Thursday, May 19, 2005

Everyday heroes

Man's greatest actions are performed in minor struggles. Life, misfortune, isolation, abandonment and poverty are battlefields which have their heroes - obscure heroes who are at times greater than illustrious heroes.- Victor Hugo

A number of times each year, it seems the people we serve up as heroes to our young, fail us. Ballplayers take steroids; a singer molests a kid, or drinks and drugs; a politician has their hands in the wrong pocket or some other more tawdry place. I am sure the problem is not that these people are all that bad, as I am sure that they were never all that good. I mean what qualities qualify them to be roll models anyway. Being able to run faster, or jump higher, or make friends easier, does not qualify for hero status in my book. No, in fact many who do have these gifts are rare to share them.
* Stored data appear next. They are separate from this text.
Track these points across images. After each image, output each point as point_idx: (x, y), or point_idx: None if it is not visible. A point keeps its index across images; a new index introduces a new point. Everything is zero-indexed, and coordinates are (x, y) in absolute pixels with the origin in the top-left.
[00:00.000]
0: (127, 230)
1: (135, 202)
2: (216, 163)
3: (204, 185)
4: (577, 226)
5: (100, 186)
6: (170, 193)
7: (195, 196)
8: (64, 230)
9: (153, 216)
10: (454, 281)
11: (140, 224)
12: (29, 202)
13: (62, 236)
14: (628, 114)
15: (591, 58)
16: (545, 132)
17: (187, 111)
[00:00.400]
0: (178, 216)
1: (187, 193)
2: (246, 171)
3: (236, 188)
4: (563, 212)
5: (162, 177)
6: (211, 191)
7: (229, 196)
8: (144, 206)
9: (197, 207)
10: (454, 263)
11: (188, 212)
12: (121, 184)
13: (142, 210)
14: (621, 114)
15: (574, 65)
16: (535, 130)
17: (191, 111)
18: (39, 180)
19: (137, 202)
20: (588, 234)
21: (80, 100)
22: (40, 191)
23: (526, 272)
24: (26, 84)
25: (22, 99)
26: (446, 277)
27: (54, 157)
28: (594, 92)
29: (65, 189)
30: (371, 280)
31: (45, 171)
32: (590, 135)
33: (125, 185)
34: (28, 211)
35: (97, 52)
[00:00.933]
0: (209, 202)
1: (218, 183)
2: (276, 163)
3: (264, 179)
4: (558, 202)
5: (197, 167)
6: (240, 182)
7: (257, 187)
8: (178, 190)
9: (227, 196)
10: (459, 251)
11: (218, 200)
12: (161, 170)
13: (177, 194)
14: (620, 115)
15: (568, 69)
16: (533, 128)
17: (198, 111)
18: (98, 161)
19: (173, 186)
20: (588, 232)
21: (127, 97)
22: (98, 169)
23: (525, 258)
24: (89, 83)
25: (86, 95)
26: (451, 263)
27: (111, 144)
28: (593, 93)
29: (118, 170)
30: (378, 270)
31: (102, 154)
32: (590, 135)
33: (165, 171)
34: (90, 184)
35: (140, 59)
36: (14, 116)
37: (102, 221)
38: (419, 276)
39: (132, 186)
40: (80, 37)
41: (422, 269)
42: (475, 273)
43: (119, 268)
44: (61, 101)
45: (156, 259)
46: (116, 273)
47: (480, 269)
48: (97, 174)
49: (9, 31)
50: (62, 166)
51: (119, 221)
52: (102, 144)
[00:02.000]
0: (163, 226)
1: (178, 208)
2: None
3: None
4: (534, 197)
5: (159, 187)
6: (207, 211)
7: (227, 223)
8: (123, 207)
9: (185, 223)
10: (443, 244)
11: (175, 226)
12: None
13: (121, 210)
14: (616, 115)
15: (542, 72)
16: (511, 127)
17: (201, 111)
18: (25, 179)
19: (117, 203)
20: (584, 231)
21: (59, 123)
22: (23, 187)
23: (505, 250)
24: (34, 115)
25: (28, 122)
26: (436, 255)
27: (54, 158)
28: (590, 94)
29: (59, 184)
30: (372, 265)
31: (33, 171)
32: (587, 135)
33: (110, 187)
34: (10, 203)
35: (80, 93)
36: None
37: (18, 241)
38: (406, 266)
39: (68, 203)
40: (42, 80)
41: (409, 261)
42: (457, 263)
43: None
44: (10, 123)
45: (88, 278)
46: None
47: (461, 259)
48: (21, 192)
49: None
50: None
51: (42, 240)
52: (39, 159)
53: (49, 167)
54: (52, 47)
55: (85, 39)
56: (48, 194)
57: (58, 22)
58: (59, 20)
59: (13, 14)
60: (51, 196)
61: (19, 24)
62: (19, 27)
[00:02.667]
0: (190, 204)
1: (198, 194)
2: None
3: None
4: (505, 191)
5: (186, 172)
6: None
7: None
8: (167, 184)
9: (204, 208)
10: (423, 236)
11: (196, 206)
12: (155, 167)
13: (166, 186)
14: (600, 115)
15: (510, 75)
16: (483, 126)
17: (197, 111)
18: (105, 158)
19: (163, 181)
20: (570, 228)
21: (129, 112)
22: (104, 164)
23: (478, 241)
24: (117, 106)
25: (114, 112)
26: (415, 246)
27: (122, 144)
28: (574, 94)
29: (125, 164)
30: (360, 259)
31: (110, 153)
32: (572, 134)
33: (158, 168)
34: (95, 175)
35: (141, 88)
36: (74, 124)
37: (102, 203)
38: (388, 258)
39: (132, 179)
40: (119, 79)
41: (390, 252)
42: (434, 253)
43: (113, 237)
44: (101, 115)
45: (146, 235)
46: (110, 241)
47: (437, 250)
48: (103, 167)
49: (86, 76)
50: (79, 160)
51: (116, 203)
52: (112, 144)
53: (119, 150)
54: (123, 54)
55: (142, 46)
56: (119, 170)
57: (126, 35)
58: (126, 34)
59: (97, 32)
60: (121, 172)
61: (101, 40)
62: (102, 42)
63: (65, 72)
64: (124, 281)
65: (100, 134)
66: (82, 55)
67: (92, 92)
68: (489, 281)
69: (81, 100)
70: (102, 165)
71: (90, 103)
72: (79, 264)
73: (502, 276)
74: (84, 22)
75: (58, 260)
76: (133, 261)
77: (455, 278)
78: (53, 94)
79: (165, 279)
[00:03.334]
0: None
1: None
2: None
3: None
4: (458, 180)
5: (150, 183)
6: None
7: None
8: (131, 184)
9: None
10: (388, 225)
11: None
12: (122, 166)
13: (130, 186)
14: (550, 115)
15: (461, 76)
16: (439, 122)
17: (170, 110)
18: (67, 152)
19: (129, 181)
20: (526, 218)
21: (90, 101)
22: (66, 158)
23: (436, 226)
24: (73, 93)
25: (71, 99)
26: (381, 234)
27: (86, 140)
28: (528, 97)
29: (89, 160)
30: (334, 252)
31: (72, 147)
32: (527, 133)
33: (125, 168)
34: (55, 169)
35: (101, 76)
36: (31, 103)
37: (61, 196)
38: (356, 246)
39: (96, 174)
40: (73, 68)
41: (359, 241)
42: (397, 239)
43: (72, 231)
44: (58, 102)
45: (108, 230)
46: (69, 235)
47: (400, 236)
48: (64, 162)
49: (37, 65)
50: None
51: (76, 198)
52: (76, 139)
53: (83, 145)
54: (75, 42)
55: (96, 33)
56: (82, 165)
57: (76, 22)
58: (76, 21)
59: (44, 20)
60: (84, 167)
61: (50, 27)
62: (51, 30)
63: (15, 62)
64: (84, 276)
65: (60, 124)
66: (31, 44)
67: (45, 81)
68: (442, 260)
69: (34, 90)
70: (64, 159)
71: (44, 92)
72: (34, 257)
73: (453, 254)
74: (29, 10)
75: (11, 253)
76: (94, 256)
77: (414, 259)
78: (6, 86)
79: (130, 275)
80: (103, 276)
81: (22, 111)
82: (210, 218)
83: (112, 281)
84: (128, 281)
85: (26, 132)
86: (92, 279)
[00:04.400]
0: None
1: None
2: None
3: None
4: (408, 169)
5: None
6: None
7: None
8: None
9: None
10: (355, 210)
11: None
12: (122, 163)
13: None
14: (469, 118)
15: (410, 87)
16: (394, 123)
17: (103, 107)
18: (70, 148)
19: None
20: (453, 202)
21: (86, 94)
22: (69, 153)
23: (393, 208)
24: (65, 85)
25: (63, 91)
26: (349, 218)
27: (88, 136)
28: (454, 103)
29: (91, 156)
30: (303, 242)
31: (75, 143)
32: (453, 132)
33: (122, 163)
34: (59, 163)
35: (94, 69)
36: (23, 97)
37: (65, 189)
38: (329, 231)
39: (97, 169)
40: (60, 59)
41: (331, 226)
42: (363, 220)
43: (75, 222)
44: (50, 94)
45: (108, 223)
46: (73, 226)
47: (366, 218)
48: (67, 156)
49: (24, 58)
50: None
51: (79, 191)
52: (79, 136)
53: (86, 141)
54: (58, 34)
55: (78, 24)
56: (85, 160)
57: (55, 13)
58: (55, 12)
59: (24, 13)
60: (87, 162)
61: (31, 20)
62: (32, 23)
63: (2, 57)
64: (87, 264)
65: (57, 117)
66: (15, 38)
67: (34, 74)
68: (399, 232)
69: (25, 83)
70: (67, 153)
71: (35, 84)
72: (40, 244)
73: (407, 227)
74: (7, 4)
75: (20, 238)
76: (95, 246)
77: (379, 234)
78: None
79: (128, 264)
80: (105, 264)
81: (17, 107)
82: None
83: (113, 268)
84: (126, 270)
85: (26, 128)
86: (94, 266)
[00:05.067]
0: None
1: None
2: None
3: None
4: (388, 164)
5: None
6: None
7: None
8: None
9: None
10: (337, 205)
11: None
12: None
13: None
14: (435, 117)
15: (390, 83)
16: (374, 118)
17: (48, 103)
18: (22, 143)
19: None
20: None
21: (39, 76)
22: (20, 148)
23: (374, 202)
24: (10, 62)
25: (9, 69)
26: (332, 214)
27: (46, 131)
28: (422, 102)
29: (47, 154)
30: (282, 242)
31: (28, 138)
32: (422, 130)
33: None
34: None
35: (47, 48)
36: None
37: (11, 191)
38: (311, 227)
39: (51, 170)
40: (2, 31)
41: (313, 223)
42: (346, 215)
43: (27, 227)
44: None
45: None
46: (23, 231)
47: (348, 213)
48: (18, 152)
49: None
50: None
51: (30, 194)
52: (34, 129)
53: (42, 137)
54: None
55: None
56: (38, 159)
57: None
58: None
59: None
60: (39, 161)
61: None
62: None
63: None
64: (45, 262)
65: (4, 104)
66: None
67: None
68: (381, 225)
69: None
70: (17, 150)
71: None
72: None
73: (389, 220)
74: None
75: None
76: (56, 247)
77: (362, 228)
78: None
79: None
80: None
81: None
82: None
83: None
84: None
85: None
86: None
It may be because of the heavy scrutiny they are under, or the pressure of their career forces them to keep others away.

No, the heroes in my book, are those that suffer with us when we fail, or when we hurt. They are the people who are there for us when no one else is home (or when others are hiding behind their curtains too afraid to come out and be counted on our side.) They toil on our behalf for little or no renumeration and no thanks. They aid the poor and often take money from their own meager wages to help out those even less fortunate.

Many are very talented, but because they are dedicated, (and I mean really dedicated to a proposition far more important than money) they stay and work for ridiculously low wages in ridiculously harsh circumstances. They get the scorn not only of those whom they prevail against, but also of those they serve. They are the most underappreciated lot of professionals I have ever met. They are Legal Aid Society Counsel, Public Defenders and Assigned counsel lawyers.

These folks take on the wrath of the court house and the courts. They take the toughest cases, ones that no one else will handle, and they rarely say no to any assignment. They occasionally do snap (usually when a client they have worked hard for announces that he wants a "real lawyer" thinking that someone he doesn't pay either is not that smart, or not willing to work that hard.) In actuality many people are far better off with legal aid lawyers because they can rarely afford a lawyer who has that much experience trying criminal cases.

May is Law month. It is the time when we celebrate our being a nation of laws not one of cult or of tyranny. I would like to dedicate this month this year to lawyers for the poor and accused. I would like it to be dedicated to the men and women of the Legal Aid Society, the Public Defender's office and those that work as Assigned Counsel in the courts. I would also like to dedicate it to the memory of a friend and collegue Tom Concannon who was the head of the Federal Defenders Bureau of the NY Legal Aid Society in the Eastern District of New York. Tom was the quintessential public defender and he will surely be missed.